## What you have to do
Report in full every line of the records below that contains the string "Résultat". Case counts when matching.

[Data to process — start]

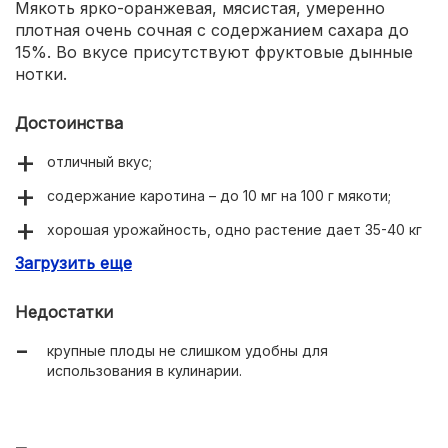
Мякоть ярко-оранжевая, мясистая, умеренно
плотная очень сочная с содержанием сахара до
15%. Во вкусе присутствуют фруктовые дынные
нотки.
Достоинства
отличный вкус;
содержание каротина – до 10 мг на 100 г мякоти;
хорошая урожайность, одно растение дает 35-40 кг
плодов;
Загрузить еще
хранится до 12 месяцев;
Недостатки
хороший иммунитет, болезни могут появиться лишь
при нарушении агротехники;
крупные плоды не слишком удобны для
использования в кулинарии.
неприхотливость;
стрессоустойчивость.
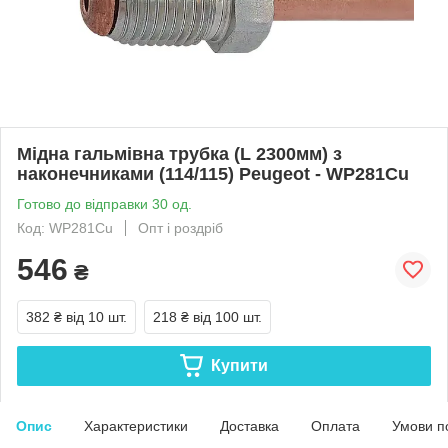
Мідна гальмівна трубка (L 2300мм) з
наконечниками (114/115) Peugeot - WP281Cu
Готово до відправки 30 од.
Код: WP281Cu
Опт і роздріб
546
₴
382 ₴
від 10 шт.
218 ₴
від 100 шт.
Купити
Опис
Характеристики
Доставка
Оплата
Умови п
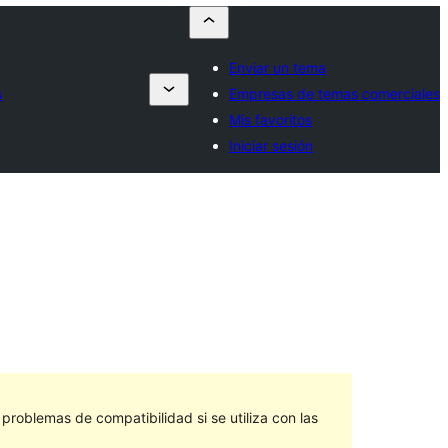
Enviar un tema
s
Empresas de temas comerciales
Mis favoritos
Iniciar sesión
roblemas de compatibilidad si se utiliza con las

[Data to process — finish]
[Data to process — start]

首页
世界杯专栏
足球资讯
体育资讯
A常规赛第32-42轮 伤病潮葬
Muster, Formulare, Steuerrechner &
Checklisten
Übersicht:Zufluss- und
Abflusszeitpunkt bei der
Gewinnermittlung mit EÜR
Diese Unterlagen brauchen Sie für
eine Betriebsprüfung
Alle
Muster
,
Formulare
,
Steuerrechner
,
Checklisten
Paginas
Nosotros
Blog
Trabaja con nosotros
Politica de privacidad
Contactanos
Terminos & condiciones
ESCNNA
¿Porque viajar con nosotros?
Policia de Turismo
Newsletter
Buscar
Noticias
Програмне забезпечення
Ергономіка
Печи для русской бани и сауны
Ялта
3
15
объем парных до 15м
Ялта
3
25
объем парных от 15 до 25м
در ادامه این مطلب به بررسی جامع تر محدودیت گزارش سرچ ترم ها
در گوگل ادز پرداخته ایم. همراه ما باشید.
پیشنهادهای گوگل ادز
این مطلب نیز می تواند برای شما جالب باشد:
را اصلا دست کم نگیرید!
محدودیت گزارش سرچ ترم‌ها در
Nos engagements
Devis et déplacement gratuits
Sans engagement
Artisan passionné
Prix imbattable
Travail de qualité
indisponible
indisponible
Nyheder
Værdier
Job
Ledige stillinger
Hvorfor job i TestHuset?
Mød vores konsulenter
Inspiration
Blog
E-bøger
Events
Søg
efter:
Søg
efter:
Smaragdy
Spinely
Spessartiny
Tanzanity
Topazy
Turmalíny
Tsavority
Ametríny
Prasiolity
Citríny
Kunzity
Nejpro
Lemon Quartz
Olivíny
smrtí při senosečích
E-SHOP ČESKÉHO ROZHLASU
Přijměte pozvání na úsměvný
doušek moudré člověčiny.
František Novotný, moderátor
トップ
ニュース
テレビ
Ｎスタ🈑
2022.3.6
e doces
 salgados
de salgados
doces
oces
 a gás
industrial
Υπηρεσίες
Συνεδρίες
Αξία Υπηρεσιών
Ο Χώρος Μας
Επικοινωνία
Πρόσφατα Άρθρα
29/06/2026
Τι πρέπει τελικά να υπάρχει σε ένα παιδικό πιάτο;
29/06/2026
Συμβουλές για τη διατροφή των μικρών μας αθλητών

[Data to process — finish]
[Data to process — start]

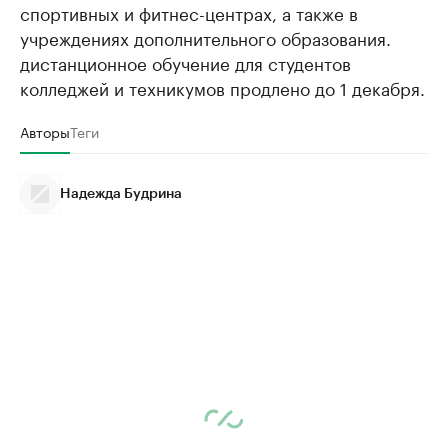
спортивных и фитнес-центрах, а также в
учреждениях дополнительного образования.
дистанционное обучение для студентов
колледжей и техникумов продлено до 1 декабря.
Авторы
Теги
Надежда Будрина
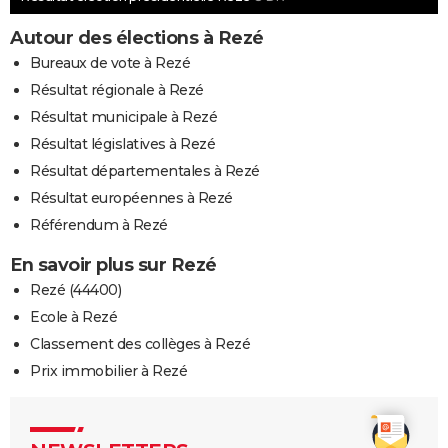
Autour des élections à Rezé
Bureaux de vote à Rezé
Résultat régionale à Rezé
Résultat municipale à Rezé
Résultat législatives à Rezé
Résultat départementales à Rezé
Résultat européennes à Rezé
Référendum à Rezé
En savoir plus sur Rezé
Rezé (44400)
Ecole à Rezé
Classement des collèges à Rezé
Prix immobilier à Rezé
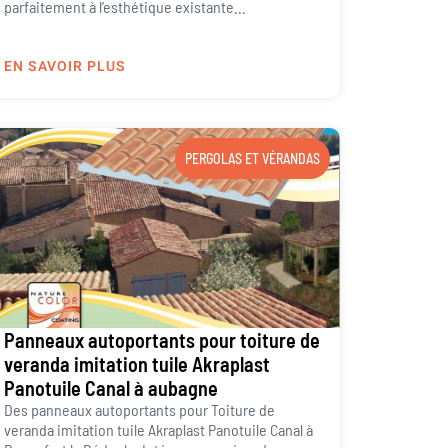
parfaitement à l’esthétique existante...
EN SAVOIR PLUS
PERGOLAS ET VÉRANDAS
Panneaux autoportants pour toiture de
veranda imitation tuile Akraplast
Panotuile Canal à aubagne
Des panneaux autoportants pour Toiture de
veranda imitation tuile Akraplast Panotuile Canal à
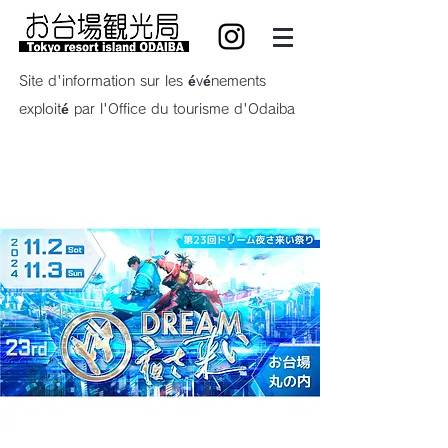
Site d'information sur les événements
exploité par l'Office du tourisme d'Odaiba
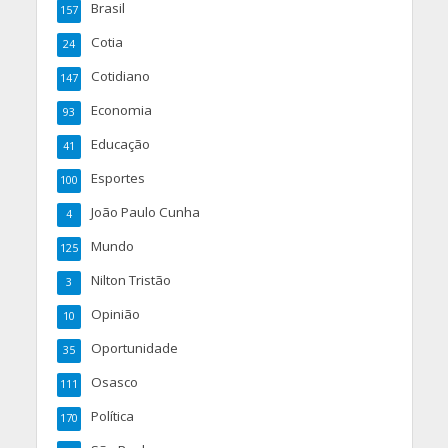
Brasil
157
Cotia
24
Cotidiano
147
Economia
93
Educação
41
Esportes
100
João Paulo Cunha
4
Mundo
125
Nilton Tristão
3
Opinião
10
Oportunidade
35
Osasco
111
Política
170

[Data to process — finish]

## Result of the task
Résultat régionale à Rezé
Résultat municipale à Rezé
Résultat législatives à Rezé
Résultat départementales à Rezé
Résultat européennes à Rezé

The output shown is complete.